ALHAMDULILLAH (Praise be to God), tomorrow, Malaysians will cast their votes in the 14th General Election.
Many are raring to go and vote after campaigning.
Numerous issues have been raised in the campaign. One that is debated is the Goods and Services Tax (GST).
Allow me to touch on points related to GST, which was introduced three years ago.
THE six per cent GST replaces the 10 per cent Sales Tax and six per cent Services Tax. GST is not an additional tax;
THE six per cent rate is the lowest in Asean and among the lowest in the world.
A total of 160 countries have implemented GST, or Value Added Tax. For example, the rate in Singapore is seven per cent; Indonesia, 10 per cent; Vietnam, 10 per cent; and, the Philippines, 12 per cent.
In Australia, it is 10 per cent, while in the United Kingdom, it is at 20 per cent;
TO cushion the impact of the rising cost of goods on people, the government has expanded the list of essential items, such as certain foods, medicines, books and RON95 petrol and diesel, which are zero-rated.
When GST was announced in the 2014 Budget, the government announced offset measures, such as the reduction of personal income tax; reduction of corporate income tax; and, reduction of small- and medium-scale enterprises tax.
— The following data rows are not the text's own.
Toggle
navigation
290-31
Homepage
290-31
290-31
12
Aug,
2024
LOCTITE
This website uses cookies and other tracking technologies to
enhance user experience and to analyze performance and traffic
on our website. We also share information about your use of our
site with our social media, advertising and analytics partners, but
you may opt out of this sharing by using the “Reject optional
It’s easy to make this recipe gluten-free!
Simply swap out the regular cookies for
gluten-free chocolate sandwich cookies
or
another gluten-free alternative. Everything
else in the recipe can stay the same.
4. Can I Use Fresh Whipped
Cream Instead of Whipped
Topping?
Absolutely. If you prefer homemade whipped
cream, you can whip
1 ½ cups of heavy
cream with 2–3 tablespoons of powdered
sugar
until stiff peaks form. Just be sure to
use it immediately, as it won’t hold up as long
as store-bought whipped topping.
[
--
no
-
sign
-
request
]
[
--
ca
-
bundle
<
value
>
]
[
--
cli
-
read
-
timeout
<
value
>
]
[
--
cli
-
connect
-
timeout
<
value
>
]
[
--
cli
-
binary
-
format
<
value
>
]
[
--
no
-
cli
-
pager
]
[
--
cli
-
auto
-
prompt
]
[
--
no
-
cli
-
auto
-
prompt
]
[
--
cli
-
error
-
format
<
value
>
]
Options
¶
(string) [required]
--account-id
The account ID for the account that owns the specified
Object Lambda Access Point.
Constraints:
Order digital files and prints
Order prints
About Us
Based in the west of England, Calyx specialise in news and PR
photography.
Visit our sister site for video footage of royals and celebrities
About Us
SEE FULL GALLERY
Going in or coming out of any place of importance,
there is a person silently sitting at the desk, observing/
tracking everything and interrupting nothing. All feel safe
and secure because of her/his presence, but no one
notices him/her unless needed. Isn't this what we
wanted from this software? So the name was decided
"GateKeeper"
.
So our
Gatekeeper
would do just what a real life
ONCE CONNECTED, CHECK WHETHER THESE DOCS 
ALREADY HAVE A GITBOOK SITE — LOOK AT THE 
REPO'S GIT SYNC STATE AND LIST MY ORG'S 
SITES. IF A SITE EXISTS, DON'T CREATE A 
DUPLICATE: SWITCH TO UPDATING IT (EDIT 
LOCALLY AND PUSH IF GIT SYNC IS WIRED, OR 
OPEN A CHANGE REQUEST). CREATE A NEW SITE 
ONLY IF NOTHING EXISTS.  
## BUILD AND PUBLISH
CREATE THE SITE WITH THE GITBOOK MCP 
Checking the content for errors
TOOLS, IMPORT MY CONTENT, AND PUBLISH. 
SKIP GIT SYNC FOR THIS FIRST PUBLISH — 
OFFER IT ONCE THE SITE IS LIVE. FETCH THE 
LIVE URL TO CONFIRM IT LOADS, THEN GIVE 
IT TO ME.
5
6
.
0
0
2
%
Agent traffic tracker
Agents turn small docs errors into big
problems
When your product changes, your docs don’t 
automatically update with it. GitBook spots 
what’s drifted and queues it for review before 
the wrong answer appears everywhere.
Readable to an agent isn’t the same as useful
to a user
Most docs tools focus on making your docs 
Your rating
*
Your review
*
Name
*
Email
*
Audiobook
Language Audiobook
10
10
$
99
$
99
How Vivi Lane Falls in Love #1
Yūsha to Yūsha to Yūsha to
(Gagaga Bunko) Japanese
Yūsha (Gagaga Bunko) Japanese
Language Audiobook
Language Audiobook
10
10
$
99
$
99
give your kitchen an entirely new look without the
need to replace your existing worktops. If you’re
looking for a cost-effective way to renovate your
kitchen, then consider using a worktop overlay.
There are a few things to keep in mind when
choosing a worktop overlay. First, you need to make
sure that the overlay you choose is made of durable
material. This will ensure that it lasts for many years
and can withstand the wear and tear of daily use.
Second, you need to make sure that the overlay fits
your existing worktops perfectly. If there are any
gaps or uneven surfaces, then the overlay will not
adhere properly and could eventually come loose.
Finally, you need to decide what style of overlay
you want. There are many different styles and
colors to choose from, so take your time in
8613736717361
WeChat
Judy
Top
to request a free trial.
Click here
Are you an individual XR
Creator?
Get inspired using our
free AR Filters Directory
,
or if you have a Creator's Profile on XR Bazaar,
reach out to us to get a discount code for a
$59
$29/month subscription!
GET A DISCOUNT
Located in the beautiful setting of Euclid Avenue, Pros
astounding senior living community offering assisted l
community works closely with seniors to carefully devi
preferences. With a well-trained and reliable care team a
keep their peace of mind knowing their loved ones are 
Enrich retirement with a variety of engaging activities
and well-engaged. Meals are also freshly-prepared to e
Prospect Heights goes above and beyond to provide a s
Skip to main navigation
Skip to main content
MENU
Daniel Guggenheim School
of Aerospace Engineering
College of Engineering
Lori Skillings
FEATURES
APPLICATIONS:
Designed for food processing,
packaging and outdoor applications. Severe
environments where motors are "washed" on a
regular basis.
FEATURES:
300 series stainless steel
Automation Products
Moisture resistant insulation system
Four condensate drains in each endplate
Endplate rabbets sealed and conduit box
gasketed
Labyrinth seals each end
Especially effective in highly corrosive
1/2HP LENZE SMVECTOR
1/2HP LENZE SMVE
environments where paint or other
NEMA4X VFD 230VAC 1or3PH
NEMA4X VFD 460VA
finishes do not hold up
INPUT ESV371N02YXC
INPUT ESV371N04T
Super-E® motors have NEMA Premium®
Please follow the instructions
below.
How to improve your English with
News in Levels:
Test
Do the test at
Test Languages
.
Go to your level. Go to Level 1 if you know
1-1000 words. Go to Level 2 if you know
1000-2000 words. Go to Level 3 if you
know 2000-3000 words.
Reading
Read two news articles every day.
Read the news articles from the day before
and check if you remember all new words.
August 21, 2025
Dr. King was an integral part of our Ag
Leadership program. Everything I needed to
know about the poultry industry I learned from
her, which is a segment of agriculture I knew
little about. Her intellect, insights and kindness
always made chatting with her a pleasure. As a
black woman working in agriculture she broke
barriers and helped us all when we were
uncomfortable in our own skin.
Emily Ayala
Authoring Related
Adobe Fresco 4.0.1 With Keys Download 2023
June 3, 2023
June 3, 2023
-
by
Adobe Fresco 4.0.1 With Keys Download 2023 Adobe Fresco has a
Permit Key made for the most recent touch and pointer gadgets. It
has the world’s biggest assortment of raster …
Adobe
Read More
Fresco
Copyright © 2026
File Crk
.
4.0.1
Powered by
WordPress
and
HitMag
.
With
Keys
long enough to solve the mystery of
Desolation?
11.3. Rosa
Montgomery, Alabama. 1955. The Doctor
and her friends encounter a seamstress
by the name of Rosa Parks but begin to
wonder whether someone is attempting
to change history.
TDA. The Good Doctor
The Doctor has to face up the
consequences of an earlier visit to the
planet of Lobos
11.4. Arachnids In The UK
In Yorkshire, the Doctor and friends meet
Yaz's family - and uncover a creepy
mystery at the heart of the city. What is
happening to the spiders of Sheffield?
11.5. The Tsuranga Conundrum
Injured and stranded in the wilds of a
The 1Malaysia People’s Aid (BR1M) for households with a monthly income of RM3,000 and below was increased from RM500 to RM650, while households with a monthly income of RM3,000 to RM4,000 received RM450 for the first time.
In the 2015 Budget, the payout was raised for both categories to RM950 and RM750, respectively.
For unmarried Malaysians who earned RM2,000 and below, the payment was increased to RM350; and,
THE goal of GST is to widen the tax base. It is a consumption tax, which means only those with a higher income level are affected.
By increasing government revenue, we can not only reduce the fiscal deficit, but also carry out more development projects.
This includes the construction of the Pan-Borneo Highway, which is in full swing and expected to be completed by 2022.
There have been calls for GST to be abolished and SST reinstated. This is regressive and could endanger the economy.
This is because the GST collection last year was RM42 billion and is expected to increase to RM44 billion this year.
In comparison, SST collected only RM17 billion in 2014. If GST were abolished, there would be a revenue gap of RM27 billion.
The government would have to raise the income tax rates, introduce a new taxation system, reduce spending, delay projects, and raise the fiscal deficit to three and five per cent.
All these options are risky as it can affect the capital market and result in the country’s international credit rating going down from A3/A- to BBB. This will affect borrowing costs and place the economy in jeopardy.
As the polls are tomorrow, I urge my friends to do these:
GO out to vote as early as possible;
DO not allow political views to split or divide families;
ACCEPT decisions with an open heart, tighten our bonds and unite for the sake of developing the country; and,
PLAY our roles and adopt a positive attitude by embodying and practising the principles of Rukun Negara.